Garden furniture is exposed to the elements and in the UK that means it gets wet on a regular basis. Many kinds of wood can really suffer from water damage, which is why much garden furniture is made of plastic. Higher-end garden furniture, however, is almost always made from teak, since it offers both the luxurious look and feel of real wood, together with a high degree of robustness when it comes to standing up to the great British weather. In fact, if you care for your teak garden furniture properly, you can reasonably expect it to last for decades and still look and feel good. The main reason for this is that teak is full of natural oils, which not only provide it with protection against water, but also repel common, garden pests. Here are four tips for giving your teak furniture the tender, loving care it deserves.
Stay away from teak oil
Teak oil is arguably one of the world’s biggest triumphs of marketing over material fact. To begin with “teak oil” has nothing whatsoever in common with the natural oil in teak, it is generally made of a combination of linseed oil and solvents. Linseed oil actually does have many uses, but taking proper care of teak has never been one of them and regular application of solvents is hardly going to enhance and extend the life of any wood product. Teak oil is the classic example of a product, which looks like it’s doing good (by improving the colour of the wood) but actually the benefits are both cosmetic and temporary, whereas the damage is material and real. So-called “teak oil” can actually strip teak of its natural oils, making it even more dependant on regular treatments. To make matters worse, although teak oil does sink into the wood, it generally leaves a sticky residue on top and this can attract fungus and mildew. In short, you’d usually be better just leaving your good, teak furniture well alone than treating it with teak oil.
To preserve the colour of teak furniture, treat with teak sealer
New teak furniture has a lovely honey colour and as it ages this gradually turns to grey. Some people see this change as adding to its charm and are quite happy to let the process run its course. Other people want to preserve that original, glowing colour. If you’re one of the latter then you need to apply teak sealer about once a year. If you’re buying new teak furniture, it’s generally advisable to wait a few weeks before you apply the sealer. Wash your furniture before you start and allow it enough time to dry completely. You’ll find exact directions on the tin, but usually the idea is that you apply two coats on the same day. Generally the coats will take about an hour each to dry, but you probably want to wait until the next day before you use your furniture again.

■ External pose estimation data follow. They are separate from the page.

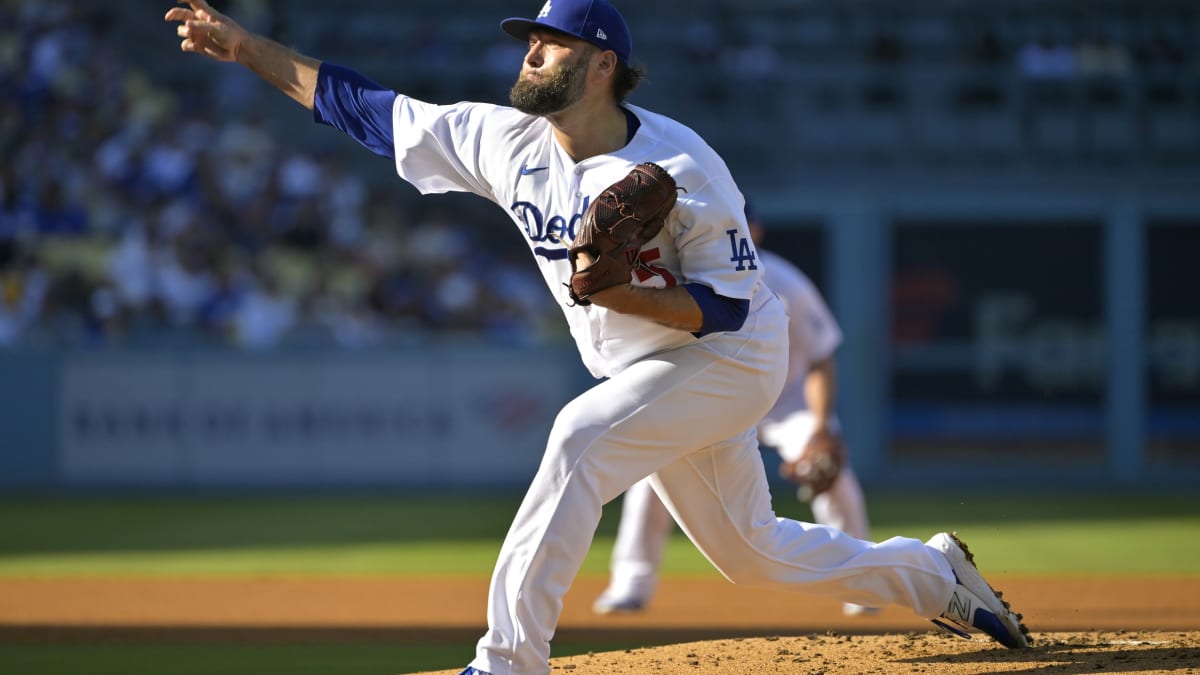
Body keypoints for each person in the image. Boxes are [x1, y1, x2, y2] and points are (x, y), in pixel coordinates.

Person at [164, 1, 1031, 673]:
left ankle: (508, 660)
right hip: (646, 369)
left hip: (729, 357)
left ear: (602, 63)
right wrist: (245, 48)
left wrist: (624, 288)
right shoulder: (504, 141)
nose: (529, 52)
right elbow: (360, 106)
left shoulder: (684, 166)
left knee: (578, 437)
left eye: (548, 41)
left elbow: (726, 308)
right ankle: (933, 573)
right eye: (527, 40)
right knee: (753, 555)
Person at [593, 203, 877, 618]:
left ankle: (861, 584)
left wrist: (820, 426)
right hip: (715, 400)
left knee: (835, 479)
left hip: (787, 403)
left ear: (756, 232)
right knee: (652, 480)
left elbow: (820, 360)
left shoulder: (786, 282)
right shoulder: (685, 277)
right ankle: (630, 585)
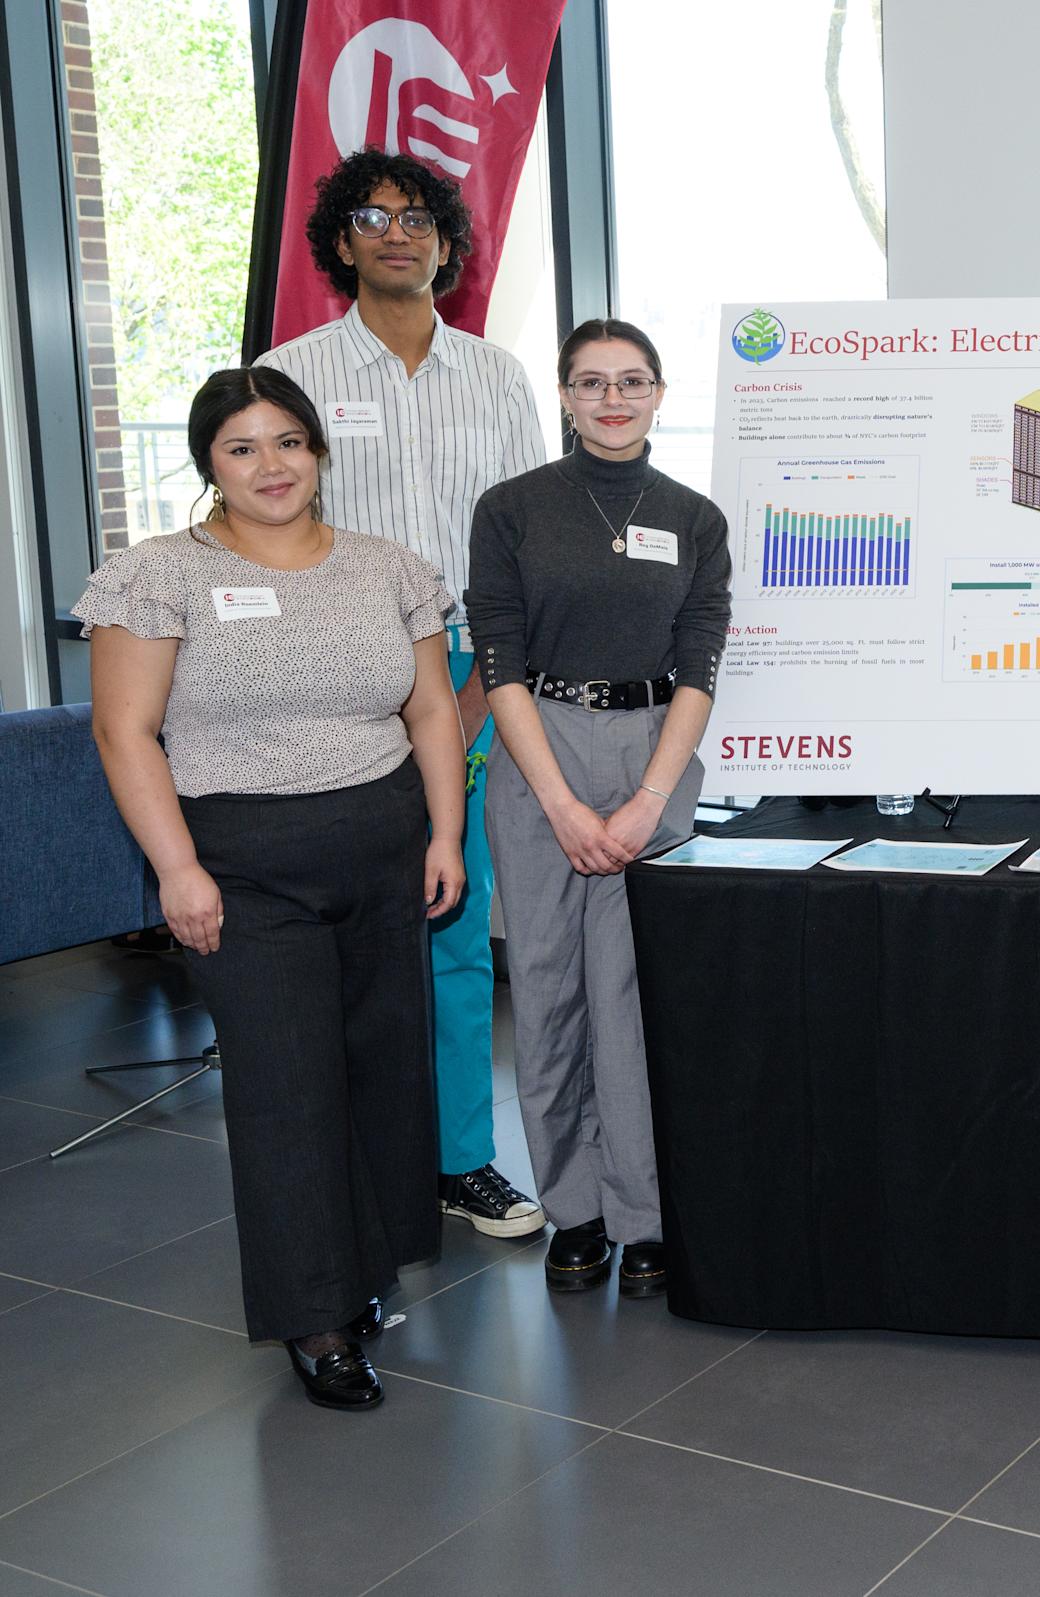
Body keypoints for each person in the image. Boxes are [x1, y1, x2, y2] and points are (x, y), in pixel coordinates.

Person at [77, 367, 464, 1410]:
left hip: (385, 847)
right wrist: (177, 868)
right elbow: (124, 730)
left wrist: (446, 835)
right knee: (286, 1085)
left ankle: (365, 1266)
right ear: (210, 462)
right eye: (242, 447)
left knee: (382, 1070)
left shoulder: (389, 566)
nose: (272, 465)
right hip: (243, 863)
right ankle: (313, 1314)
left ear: (319, 451)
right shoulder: (157, 574)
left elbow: (433, 710)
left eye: (288, 441)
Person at [257, 148, 548, 1242]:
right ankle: (360, 1159)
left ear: (446, 242)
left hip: (469, 668)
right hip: (341, 672)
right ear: (341, 241)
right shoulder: (290, 373)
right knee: (343, 930)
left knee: (454, 916)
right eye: (373, 217)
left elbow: (523, 543)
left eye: (418, 216)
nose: (397, 233)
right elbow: (265, 527)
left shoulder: (497, 376)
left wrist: (482, 690)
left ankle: (462, 1160)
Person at [467, 318, 730, 1299]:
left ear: (659, 392)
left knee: (634, 994)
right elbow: (499, 660)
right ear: (565, 396)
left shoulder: (696, 519)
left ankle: (645, 1212)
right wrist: (562, 804)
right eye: (591, 382)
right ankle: (574, 1209)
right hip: (539, 748)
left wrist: (649, 799)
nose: (612, 399)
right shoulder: (512, 509)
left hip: (655, 755)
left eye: (631, 381)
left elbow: (700, 667)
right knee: (544, 986)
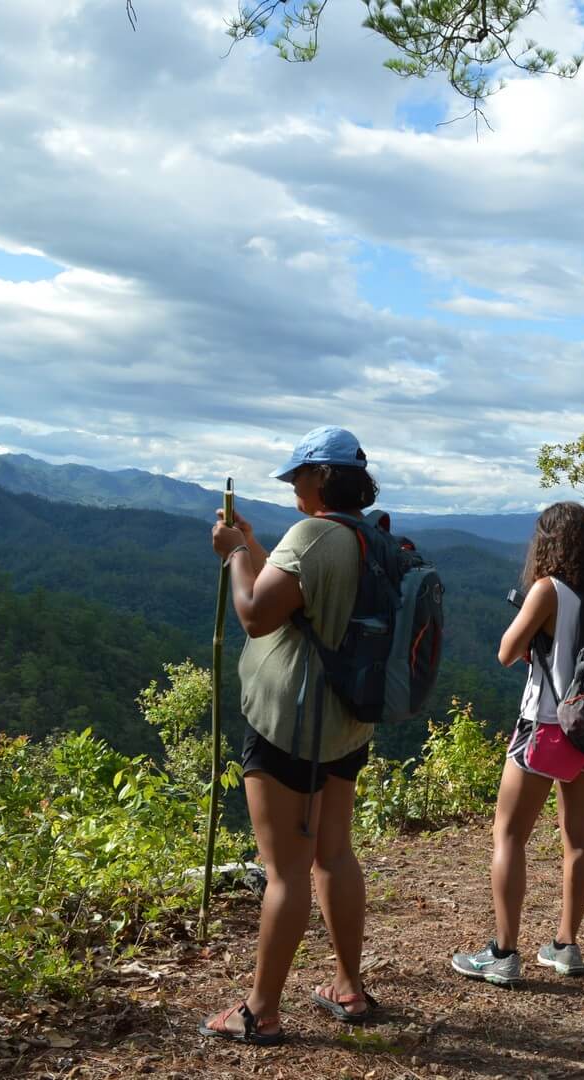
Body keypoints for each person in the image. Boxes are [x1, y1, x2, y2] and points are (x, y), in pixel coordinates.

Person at [199, 426, 381, 1043]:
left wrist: (233, 554)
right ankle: (349, 986)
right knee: (335, 854)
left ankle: (259, 1011)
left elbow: (255, 614)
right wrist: (251, 544)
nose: (293, 486)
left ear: (321, 477)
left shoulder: (311, 536)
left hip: (291, 727)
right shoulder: (365, 537)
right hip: (346, 722)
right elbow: (295, 596)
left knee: (284, 871)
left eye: (299, 475)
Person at [452, 502, 584, 986]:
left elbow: (506, 652)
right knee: (579, 837)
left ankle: (504, 952)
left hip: (547, 725)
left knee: (508, 835)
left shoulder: (548, 590)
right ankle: (566, 945)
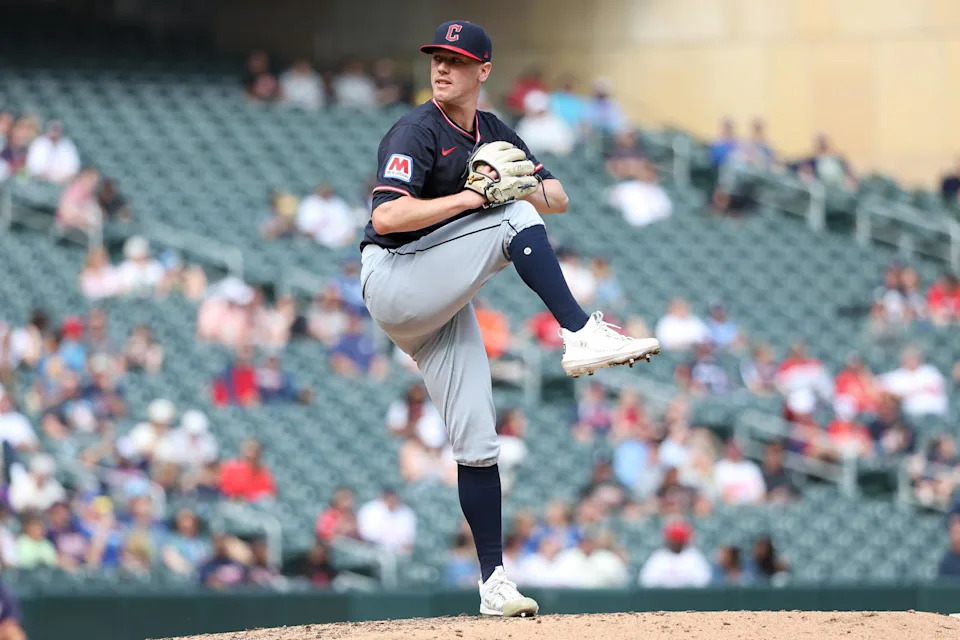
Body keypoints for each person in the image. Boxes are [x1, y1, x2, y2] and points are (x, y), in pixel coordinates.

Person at [360, 20, 659, 618]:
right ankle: (578, 333)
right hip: (393, 277)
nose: (442, 68)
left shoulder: (494, 131)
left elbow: (559, 197)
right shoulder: (416, 129)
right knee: (509, 220)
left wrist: (521, 183)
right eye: (437, 58)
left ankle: (494, 582)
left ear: (483, 71)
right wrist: (481, 197)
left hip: (439, 302)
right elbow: (389, 218)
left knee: (479, 442)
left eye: (456, 59)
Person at [639, 520, 711, 588]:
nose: (675, 543)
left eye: (678, 540)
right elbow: (646, 581)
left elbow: (703, 581)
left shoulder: (693, 556)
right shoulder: (659, 557)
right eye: (673, 539)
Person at [879, 348, 948, 417]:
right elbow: (879, 385)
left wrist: (908, 393)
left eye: (913, 358)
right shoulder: (897, 376)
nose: (911, 361)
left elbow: (935, 388)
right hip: (911, 416)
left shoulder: (929, 371)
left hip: (935, 413)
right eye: (908, 358)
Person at [514, 90, 575, 157]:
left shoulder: (557, 122)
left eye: (541, 111)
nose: (539, 114)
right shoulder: (524, 126)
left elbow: (567, 144)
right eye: (536, 111)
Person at [356, 488, 417, 554]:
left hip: (397, 552)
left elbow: (408, 541)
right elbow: (366, 534)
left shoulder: (406, 513)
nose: (392, 502)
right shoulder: (370, 509)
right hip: (372, 549)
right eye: (389, 500)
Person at [713, 439, 765, 505]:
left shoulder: (751, 468)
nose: (734, 450)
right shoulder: (719, 467)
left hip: (750, 509)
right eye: (732, 447)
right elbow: (718, 493)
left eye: (736, 447)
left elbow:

Sealer typically needs to be applied once a year if you want to be sure of keeping the original colour (or at least halting any further greying).
Start with gentle cleaning before using any strong products
All furniture needs cleaning from time to time and that includes teak garden furniture. The basic rule here is to treat the teak as gently as possible since harsh cleaning can actually be damaging. If you’re just getting off the sort of surface dirt which accumulates on anything left outdoors then soap and water will probably be perfectly adequate and if you really feel like you need a bit of extra cleaning power, then add some vinegar.
If you still feel your furniture needs a deeper clean then mix vinegar and warm water in a 1/10 ratio and try that. If you’re dealing with really stubborn stains like the infamous red wine, then you may need to use a commercial teak cleaner, if you do, make sure to do your homework and get a high-quality one. The way to apply any sort of cleaner is with a soft-bristle brush, going with the direction of the grain. When you’ve finished, make sure to rinse off any remaining cleaner, so that it is totally gone. You can use a bucket or watering can for this, but the simplest and most effective method is usually a hose on a low power setting. Never, ever, use a power-washer as this is way too much and could actually damage the furniture.
If you have tried all of these and are still left with a stain then you basically have two options. One is to live with it, perhaps disguising it in some way and the other is to sand the furniture. If you go down this latter route then stick with the principle of starting gently and working up if need be. In other words, start with the finest-grained sandpaper you can find and move up to a coarser grain if you absolutely need to. In that situation, use a finer-grained paper to finish for a smoother result. If you do find yourself going down this route, then you may have to look at reapplying sealant, but only after your teak furniture is thoroughly dry.
Protect your teak furniture in winter
In principle, teak garden furniture can stay outdoors all year round. In practice, your major problem will be the prospect of high winds. Teak will happily withstand rain, snow and ice, but if winds get strong enough actually to pick up your furniture, then you may find yourself saying goodbye to it and that would be a real shame. Hence, depending on where you live, you may well find it prudent to bring your teak furniture indoors over the colder months. If you decide to do so, think about removing any cushions or upholstery, which could get damp and consider using a breathable cover to give your furniture a bit of extra protection. If you decide to leave your furniture outside, then covering it in a breathable material is still recommended as it will give some protection against your good teak garden furniture being scratched and damaged by the debris, which can easily be tossed about in winter winds.